Novas oportunidades nos EUA
Conta no país facilita operações de exportadores
A Coco do Vale – uma das três maiores produtoras de derivados de coco do Brasil – achou uma maneira positiva de melhorar suas trocas internacionais: através da abertura de uma conta bancária nos Estados Unidos.
De acordo com Marcus Celso, gerente financeiro da empresa que vende água de coco industrializada para os EUA desde 2011, principalmente nos mercados das costas leste e oeste e da região do Texas, a medida trouxe muitos benefícios para empresa, principalmente pelos EUA serem um dos maiores mercados consumidores de água de coco do mundo. “Os EUA podem agregar uma substancial contribuição para as vendas da Coco do Vale”, ressaltando que ter uma conta em um banco americano agiliza as operações com fornecedores e parceiros.
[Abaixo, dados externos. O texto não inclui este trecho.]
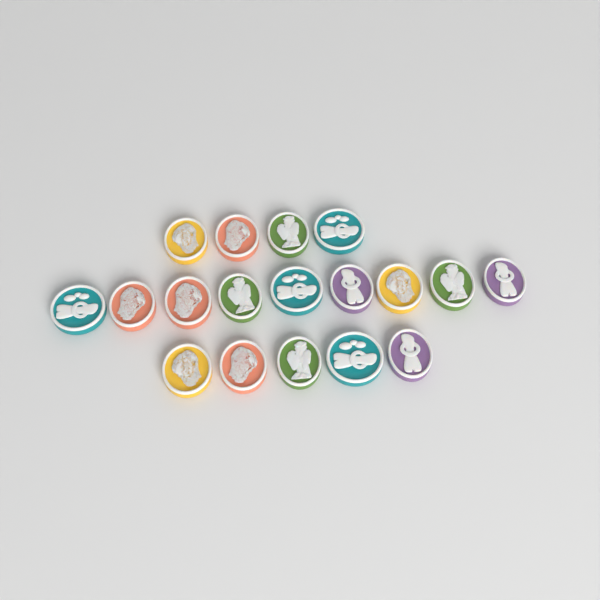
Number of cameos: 18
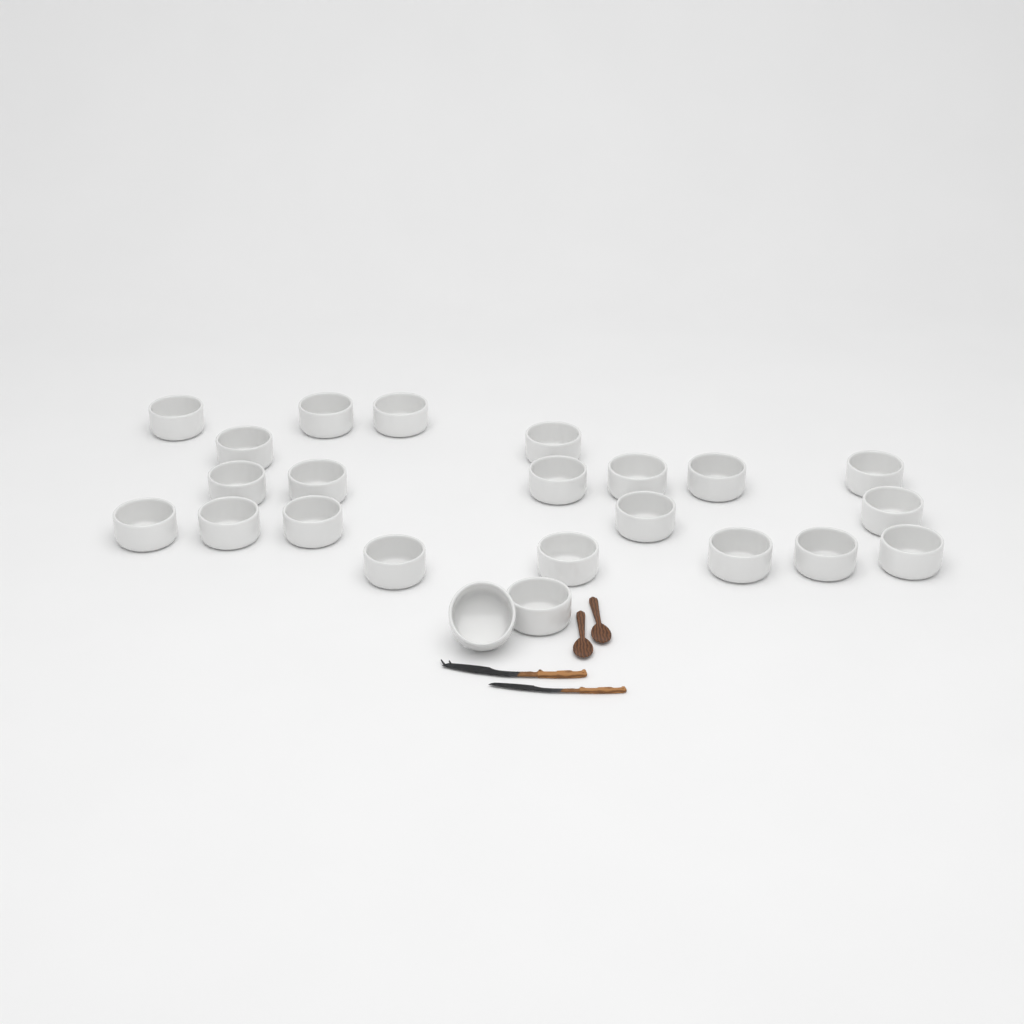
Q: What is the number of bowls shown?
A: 23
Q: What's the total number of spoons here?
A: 2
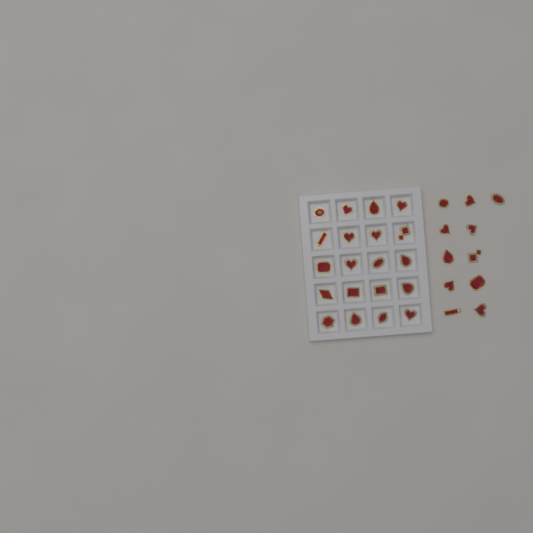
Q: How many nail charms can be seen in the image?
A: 31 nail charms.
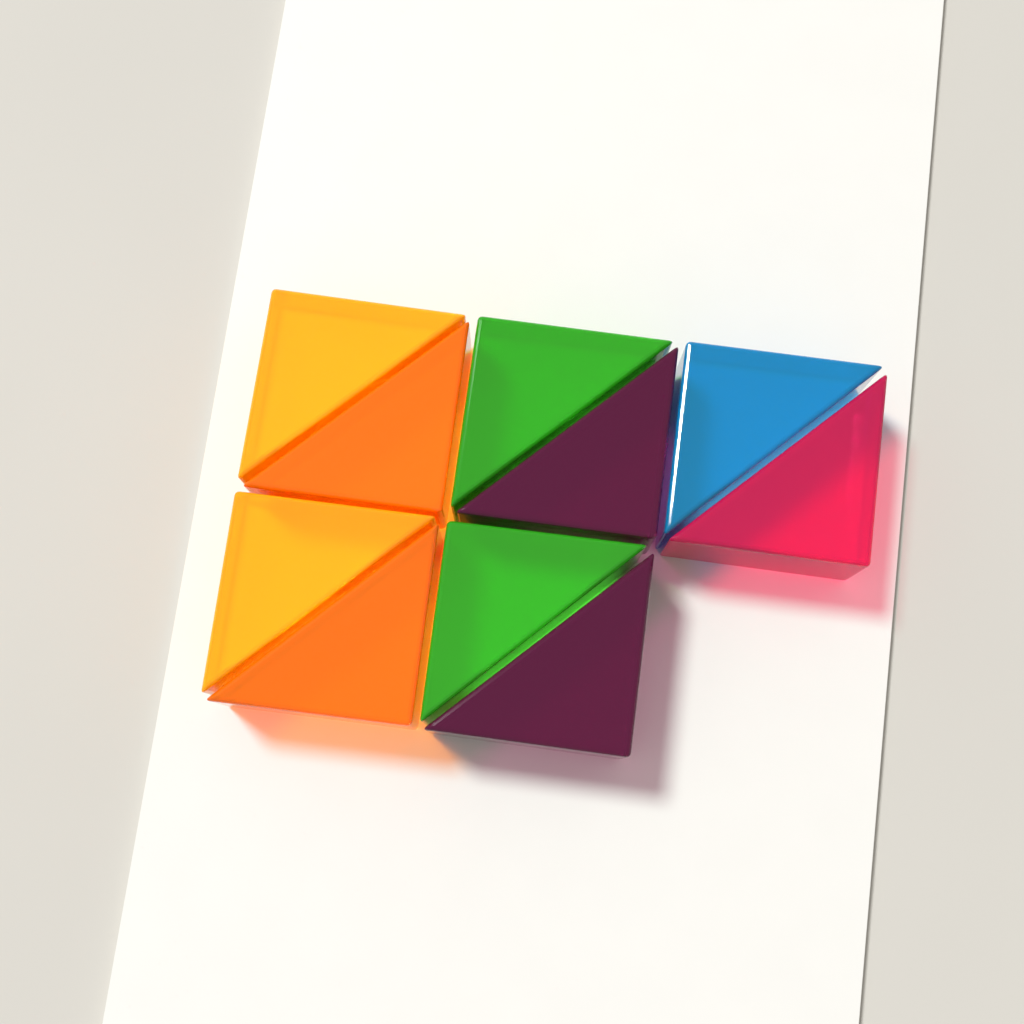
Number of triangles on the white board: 10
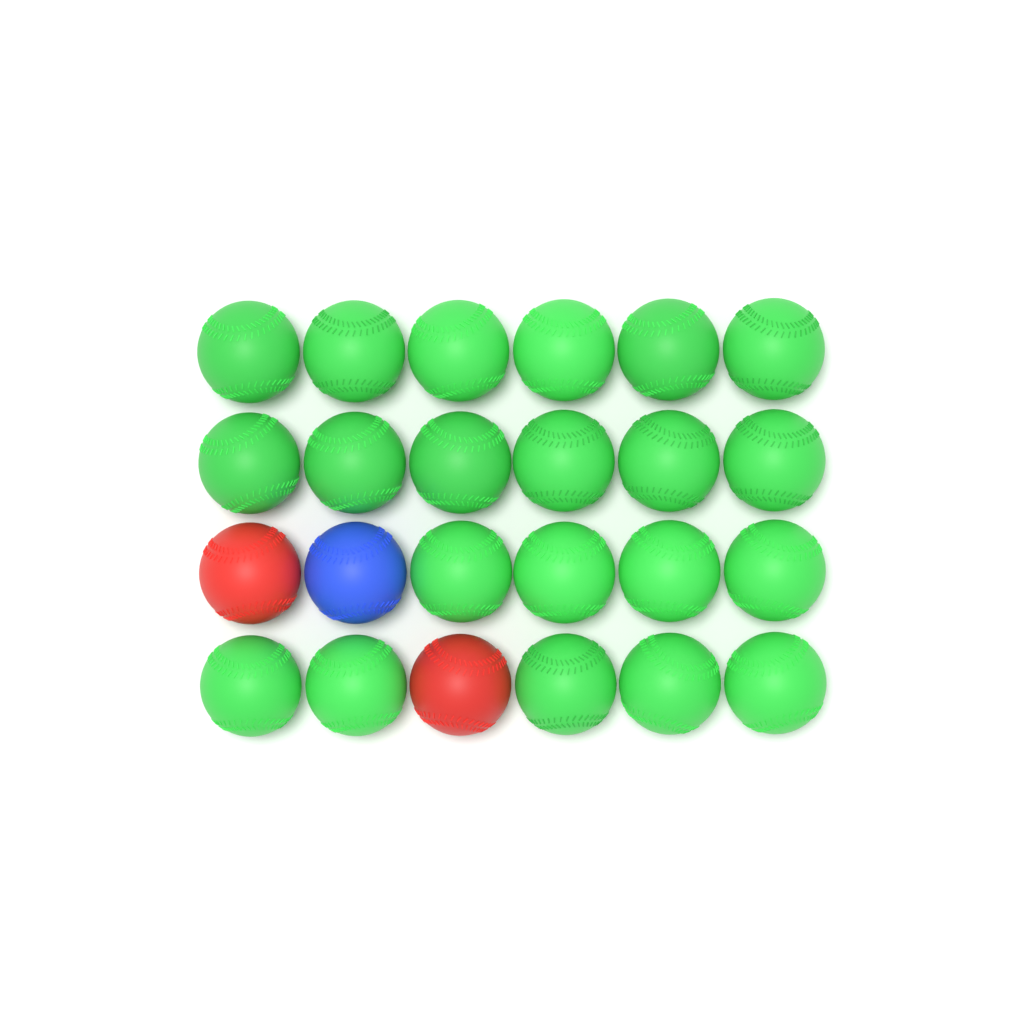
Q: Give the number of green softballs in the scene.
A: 21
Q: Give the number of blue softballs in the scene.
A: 1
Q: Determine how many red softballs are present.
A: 2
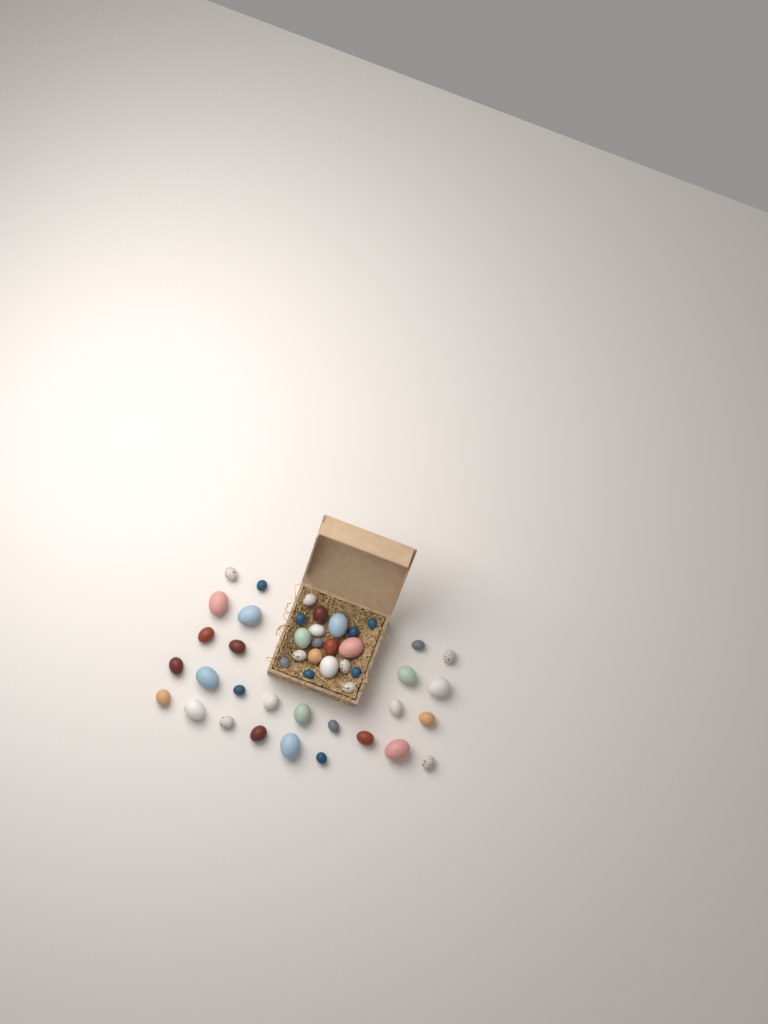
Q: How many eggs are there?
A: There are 46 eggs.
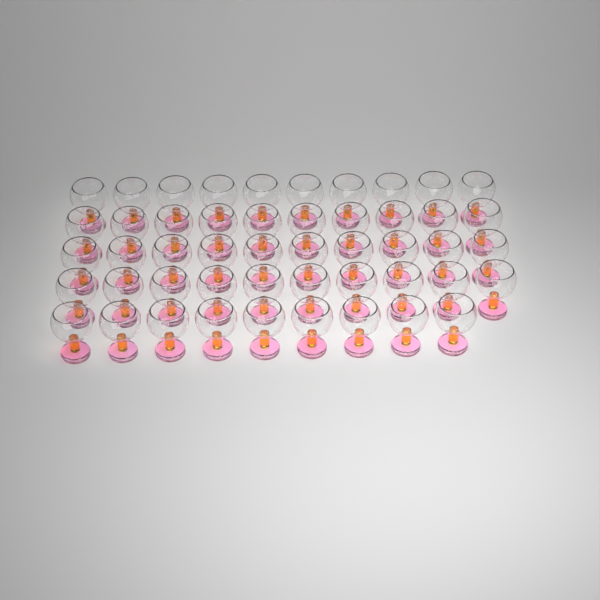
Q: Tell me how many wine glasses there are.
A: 49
A expansão da Coco do Vale em solo ianque teve auxílio da Drummond Advisors, especialista em transações entre Brasil e EUA. Bruno Drummond, sócio da consultoria, enfatiza que, além de facilitar as relações comerciais, uma conta nos EUA permite ao exportador maior controle sobre os ativos. “Os valores em dólar resultantes da exportação podem ficar na conta americana e ser convertidos e liquidados posteriormente, em melhores condições cambiais”, observa. Outra vantagem apontada por ele é a possibilidade de investir em ativos americanos, diversificando as aplicações da empresa.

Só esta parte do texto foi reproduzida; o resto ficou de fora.